The island of Fernando de Noronha is one of the places where not only economic aspects (high cost of generation by diesel) but also the nature of ecological contribute positively to the generation of energy from the wind. The turbine in operation since July 1992, has nominal power of 75Kw, the rotor diameter of 17m (3 blades) and a tower, 23 meters high. The design of the system hybrid wind / diesel on the island of Fernando de Noronha was developed by the Wind Energy Group of UFPE and FOLKECENTER (Denmark) to provide an economy of diesel in order of 70,000 liters annually.

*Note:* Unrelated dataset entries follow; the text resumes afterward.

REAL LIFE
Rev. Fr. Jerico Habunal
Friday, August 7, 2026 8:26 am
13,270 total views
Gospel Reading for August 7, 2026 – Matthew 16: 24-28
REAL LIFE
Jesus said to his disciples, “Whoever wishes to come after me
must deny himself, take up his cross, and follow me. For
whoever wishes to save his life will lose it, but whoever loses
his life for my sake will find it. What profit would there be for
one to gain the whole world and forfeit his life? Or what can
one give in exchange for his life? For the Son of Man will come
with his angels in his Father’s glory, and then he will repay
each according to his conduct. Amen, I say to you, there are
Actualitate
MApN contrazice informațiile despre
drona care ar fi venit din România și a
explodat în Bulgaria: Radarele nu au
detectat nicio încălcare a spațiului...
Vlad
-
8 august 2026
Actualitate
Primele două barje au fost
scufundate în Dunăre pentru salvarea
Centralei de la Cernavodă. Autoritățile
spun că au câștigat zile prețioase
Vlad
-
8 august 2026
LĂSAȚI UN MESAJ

The EÓLICA ENERGY IN THE WORLD

Example of some aerogenerators constructed :1890-1910 - Denmark - 23m in diameter - 3 blades - 200kw1931 - Russia - 30m in diameter - 3 blades - 100kw1941 - United States - 54m in diameter -2 shovels - 1.250kw1959 - Germany - 34m in diameter -- 2 shovels - 100kw1978 - United States (NASA) - 50 meters in diameter - 2 shovels - 200kw1979 - Boeng USA-100m1980 - Growian (Germany) - 100m in diameter - 3mv THE FORCE OF VENTO Moenda of maize: Like most European mills has vertical blades, they operate as part of the horizontal movement of the wind is transformed into movement of rotation of the blades. This movement is transferred by gears and pulleys to a stone-milling, which tritura grains. To get the maximum energy from the wind, the coverage of the windmill turns automatically to be facing the wind every time he changes direção.Barcos sailing: Most modern sailing boats, have tri6angulares candles that can be operated to capture the maximum energy from the wind. The boats Egyptians, from about 1300 to. C., wore square sails could only draw with the energy efficiency of the wind when it came behind. Around 200 to. C., vessels of the Mediterranean wore candles that could be operated by drawing energy from the wind even when he ran behind them. The force of the wind is of great importance in places subject to flooding, as the Netherlands, which has been used to drain the land.

CONCLUSION :

We conclude this work, which the wind is a huge source of natural energy from which it is possible to produce large quantities of electricity. Besides being a source of inexhaustible energy, wind power is far from causing environmental problems. The interest in wind energy has increased in recent years, especially after oil prices shot. The cost of wind generation has a high price, but the wind is an inexhaustible source as the oil does not. In an underdeveloped country like Brazil, where those who govern are the entrepreneurs, there is no interest in spending money on a new source of energy, they prefer to continue using the oil. Given the large wind energy potential of various regions of Brazil, it would be possible to produce electricity from wind generation at a cost of less than $ 50/mkw. There are currently more than 20,000 wind turbines in operation in the world, producing more than 2 billion kwh annually.